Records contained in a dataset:

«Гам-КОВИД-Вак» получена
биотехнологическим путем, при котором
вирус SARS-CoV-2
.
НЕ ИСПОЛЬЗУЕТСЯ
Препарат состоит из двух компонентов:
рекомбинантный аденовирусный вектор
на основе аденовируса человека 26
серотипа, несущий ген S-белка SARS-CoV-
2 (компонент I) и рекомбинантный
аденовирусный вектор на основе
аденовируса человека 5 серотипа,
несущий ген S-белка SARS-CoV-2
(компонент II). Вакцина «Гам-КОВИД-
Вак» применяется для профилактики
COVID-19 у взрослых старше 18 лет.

Work required:
Copy each line exactly, beginning at the one with "вирус SARS-CoV-2" and stopping after the last line of the entries. Include nothing else.

Result of the task:
вирус SARS-CoV-2
.
НЕ ИСПОЛЬЗУЕТСЯ
Препарат состоит из двух компонентов:
рекомбинантный аденовирусный вектор
на основе аденовируса человека 26
серотипа, несущий ген S-белка SARS-CoV-
2 (компонент I) и рекомбинантный
аденовирусный вектор на основе
аденовируса человека 5 серотипа,
несущий ген S-белка SARS-CoV-2
(компонент II). Вакцина «Гам-КОВИД-
Вак» применяется для профилактики
COVID-19 у взрослых старше 18 лет.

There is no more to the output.